Зеньковский утверждает, что мысль Флоренского питается внецерковными корнями. Может быть, он и прав. Безусловно, труд Флоренского принадлежит области православной культуры, а не только церковной мысли как таковой. “Столп и утверждение истины” – это ответы на вопросы извне. Такие вопросы, безусловно, необходимы.

Огромная разносторонность интересов и знаний Флоренского приводит к тому, что он постоянно выходит за рамки специфически “богословского” стиля, которые он себе ставит. Несмотря на то, что он прекрасный стилист, стиль его иногда несколько расхолаживает читателя. Сквозь ткань церковности иногда прорывается традиция светского эссе эпохи символизма, эссе очень эмоционального, пронизанного эстетикой. Эмоционализм диктует и форму (“письма другу”), своеобразные интерлюды, введенные в текст, как бы намеренно прерывают течение углубленной научно-богословской речи. Зеньковский прав, отмечая некоторую манерность и даже “претенциозность” речи. Но это не снижает значения книги. Поза “приходящего к Церкви”, намеренно принятая Флоренским, вполне отвечает задачам книги: познакомить с православным учением внецерковного мыслителя-рационалиста.

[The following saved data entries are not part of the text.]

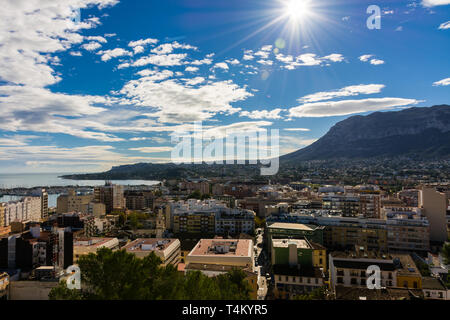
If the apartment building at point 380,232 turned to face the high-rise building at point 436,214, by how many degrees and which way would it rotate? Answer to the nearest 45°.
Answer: approximately 135° to its left

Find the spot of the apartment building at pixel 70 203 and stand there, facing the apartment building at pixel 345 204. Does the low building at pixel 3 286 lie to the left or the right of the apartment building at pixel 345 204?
right

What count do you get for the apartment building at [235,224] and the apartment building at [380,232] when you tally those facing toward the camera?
2

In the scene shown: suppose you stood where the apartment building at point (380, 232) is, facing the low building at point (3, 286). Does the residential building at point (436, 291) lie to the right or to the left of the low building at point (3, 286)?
left

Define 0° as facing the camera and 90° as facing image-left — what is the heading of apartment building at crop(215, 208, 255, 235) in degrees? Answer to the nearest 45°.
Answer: approximately 0°

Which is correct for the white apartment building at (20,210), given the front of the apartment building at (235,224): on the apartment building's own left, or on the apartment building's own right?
on the apartment building's own right
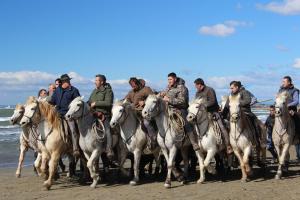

Естественно, что сам Флоренский не рационалист, хотя блистательно владеет рационалистическим методом и знает его границы. В этом смысл книги. По методу Флоренский скорее интуитивист эмоционального оттенка. И эмоциональность его, пожалуй, более католического, чем православного типа. Но ведь о. Павел Флоренский только начинал свой путь. Он – священник, но пришел-то он в Церковь из рядов секулярных мыслителей, притом людей совершенно определенной эпохи, это в нем чувствуется. Поэтому читатель постоянно ему сочувствует. Книга и не претендует на исчерпание темы, но задача поставлена гигантская.

В то же время материал трактуется выборочно, даже прихотливо. В связи с тем, что автор не занимается вопросами, которые уже разработаны другими исследователями, в книге не хватает полноты. Но ведь автор и не ставит своей задачей создание систематического труда компилятивного типа. Некоторая импровизационная незавершенность книги связана с тем, что малоисследованные вопросы в ней принимают вид центральных, в то время как в общей системе православного учения они центральными не являются (христианство и платонизм, софийность, как подает их автор).

Экскурсы Флоренского в область филологии и этимологии Зеньковский считает дилетантскими. Можно напомнить, что они нужны автору не столько для обоснования, сколько для формулирования своих мыслей. Обосновать их можно было бы и другим путем.

Героическая и цельная личность о. Павла Флоренского, конечно же, только частично отразилась в его книге. Иначе и быть не могло: путь его не был завершен, можно предположить, что этот труд вообще дал для него значение пройденного, но еще не законченного этапа. В этом может быть основная ценность книги “Столп и утверждение истины”. И ценность эта очень значительна. Книга нужна именно сейчас, в контесте нашей эпохи – как противовес атеизму и релятивистическому скептицизму.